> **WHAT YOU WILL DO**:
Please keep only the rows below that contain the word "shows", copying each of those rows in full.

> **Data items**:
○ ○ ○

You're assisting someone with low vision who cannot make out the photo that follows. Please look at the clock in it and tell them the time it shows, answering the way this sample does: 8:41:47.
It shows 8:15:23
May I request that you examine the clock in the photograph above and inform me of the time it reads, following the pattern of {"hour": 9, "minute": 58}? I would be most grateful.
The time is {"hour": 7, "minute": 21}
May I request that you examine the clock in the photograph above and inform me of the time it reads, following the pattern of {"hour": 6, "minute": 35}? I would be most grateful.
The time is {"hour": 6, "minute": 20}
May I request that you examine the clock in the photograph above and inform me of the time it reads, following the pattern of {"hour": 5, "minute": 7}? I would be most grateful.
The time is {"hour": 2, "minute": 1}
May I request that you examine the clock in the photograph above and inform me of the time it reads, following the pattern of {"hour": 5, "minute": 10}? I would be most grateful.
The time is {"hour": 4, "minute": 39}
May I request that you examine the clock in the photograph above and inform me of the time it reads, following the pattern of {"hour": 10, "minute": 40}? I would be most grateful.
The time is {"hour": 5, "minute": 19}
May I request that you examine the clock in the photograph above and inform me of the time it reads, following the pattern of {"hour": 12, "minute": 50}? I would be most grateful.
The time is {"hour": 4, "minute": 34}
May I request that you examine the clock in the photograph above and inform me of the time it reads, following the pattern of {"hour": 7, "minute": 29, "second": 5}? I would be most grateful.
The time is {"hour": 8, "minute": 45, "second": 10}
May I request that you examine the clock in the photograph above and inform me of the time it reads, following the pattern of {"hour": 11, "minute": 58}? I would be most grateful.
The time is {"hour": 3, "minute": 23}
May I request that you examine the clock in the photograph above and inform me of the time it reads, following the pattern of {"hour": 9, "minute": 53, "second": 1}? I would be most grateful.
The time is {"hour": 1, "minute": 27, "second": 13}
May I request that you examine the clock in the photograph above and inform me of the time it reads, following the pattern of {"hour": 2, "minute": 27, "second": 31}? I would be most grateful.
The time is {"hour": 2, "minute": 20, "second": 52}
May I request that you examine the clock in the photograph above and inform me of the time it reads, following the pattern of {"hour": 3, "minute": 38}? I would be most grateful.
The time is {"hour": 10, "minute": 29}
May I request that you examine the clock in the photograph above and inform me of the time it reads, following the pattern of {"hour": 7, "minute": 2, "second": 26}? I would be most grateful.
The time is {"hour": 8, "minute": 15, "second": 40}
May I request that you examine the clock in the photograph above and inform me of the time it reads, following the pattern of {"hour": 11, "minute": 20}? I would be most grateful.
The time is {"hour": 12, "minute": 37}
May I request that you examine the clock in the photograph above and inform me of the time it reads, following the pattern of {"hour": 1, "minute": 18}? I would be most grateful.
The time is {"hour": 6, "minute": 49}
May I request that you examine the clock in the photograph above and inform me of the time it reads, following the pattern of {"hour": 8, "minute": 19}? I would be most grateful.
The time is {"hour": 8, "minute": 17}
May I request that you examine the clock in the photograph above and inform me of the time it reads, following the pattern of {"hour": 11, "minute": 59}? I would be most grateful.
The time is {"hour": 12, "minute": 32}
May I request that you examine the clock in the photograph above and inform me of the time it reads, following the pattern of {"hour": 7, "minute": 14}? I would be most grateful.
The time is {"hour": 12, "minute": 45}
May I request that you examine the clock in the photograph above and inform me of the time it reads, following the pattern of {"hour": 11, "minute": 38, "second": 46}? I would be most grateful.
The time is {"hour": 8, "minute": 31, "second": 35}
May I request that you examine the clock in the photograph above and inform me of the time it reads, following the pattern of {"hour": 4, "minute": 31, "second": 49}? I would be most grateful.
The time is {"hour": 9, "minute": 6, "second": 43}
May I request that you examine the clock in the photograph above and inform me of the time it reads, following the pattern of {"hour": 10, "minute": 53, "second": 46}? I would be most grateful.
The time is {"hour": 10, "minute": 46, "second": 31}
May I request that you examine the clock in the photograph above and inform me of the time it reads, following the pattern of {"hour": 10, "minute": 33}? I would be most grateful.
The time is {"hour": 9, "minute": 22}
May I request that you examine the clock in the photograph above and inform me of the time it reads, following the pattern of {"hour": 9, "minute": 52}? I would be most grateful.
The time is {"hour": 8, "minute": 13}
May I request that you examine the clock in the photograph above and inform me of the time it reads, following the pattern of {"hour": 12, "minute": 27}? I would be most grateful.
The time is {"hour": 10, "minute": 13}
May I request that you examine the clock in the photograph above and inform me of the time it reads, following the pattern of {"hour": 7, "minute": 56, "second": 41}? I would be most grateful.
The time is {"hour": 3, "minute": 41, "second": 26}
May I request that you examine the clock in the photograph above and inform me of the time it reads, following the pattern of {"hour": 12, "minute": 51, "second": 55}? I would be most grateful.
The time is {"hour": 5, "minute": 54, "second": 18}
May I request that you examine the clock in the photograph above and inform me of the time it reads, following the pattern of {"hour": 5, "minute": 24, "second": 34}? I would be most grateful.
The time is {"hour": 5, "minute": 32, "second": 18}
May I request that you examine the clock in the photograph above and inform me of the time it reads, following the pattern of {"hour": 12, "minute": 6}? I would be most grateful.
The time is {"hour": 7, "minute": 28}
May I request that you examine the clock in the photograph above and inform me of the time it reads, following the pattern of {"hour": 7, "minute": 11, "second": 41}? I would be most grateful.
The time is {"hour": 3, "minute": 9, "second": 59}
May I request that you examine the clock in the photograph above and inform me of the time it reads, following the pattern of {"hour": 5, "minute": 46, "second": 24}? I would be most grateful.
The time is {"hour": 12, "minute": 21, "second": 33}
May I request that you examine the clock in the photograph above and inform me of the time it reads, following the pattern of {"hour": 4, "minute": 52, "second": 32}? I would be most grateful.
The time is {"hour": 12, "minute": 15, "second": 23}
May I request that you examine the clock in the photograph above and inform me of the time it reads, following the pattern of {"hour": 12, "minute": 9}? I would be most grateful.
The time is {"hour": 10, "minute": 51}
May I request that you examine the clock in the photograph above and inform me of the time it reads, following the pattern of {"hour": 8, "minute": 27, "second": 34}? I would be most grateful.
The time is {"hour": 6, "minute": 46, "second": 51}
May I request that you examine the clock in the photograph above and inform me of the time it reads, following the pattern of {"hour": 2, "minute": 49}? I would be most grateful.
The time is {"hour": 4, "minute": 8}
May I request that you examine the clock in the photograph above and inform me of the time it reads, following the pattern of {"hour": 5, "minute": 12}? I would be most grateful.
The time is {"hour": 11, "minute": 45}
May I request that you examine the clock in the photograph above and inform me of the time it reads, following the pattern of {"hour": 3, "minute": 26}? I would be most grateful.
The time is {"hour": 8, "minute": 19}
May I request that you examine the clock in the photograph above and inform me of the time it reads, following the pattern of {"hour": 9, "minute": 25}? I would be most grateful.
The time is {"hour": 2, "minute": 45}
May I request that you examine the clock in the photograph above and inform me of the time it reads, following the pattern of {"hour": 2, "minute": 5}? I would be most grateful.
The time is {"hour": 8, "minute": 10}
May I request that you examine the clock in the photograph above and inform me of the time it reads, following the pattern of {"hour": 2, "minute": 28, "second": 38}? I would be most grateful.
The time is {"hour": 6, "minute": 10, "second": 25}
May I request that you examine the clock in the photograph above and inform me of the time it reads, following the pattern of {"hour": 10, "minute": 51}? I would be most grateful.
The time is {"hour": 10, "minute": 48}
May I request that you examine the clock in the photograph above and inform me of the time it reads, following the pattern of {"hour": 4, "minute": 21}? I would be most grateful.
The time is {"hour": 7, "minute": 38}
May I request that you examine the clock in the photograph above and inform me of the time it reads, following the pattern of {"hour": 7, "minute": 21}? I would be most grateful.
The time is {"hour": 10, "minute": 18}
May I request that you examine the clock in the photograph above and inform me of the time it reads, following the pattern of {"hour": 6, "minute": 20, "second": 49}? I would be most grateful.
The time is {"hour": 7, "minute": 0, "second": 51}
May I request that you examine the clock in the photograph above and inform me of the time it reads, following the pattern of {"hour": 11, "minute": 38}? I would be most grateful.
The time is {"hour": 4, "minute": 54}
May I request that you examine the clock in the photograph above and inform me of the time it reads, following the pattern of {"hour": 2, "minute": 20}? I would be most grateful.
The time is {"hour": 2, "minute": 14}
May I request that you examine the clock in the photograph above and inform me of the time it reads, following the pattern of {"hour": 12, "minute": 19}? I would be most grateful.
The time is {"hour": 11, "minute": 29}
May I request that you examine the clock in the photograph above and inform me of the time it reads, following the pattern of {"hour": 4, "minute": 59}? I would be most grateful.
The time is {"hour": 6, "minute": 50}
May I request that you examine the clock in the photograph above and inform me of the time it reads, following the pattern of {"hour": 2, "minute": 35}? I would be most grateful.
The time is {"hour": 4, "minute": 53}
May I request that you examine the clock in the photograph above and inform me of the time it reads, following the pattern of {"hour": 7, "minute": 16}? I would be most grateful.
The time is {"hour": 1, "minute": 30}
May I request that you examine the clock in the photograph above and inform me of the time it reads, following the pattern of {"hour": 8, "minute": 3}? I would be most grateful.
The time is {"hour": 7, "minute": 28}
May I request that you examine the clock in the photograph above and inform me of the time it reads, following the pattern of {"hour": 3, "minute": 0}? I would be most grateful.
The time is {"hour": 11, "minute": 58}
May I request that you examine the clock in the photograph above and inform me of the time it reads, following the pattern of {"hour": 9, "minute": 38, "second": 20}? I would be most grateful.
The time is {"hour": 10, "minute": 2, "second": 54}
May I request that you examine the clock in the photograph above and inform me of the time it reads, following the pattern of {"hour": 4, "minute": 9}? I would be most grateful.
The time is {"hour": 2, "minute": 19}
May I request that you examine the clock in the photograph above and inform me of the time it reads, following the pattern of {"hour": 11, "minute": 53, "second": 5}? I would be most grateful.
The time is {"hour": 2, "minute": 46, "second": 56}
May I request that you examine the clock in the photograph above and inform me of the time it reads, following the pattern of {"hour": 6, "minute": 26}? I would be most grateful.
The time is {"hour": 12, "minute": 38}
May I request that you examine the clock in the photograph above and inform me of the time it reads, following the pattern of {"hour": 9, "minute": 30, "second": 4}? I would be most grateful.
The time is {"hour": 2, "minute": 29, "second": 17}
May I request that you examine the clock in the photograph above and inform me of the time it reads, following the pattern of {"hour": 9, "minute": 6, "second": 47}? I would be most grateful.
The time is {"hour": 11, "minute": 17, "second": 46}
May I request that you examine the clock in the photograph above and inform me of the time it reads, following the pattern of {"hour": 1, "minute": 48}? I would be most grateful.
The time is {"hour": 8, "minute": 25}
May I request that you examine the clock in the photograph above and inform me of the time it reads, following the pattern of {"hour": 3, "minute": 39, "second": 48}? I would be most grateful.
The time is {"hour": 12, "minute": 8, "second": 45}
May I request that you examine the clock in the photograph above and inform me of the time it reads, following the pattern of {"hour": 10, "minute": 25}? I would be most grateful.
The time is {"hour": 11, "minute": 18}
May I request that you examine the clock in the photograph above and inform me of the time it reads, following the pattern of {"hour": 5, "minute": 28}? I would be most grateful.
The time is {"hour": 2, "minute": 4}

○ ○ ○

> **PROBLEM SOLUTION**:
You're assisting someone with low vision who cannot make out the photo that follows. Please look at the clock in it and tell them the time it shows, answering the way this sample does: 8:41:47.
It shows 8:15:23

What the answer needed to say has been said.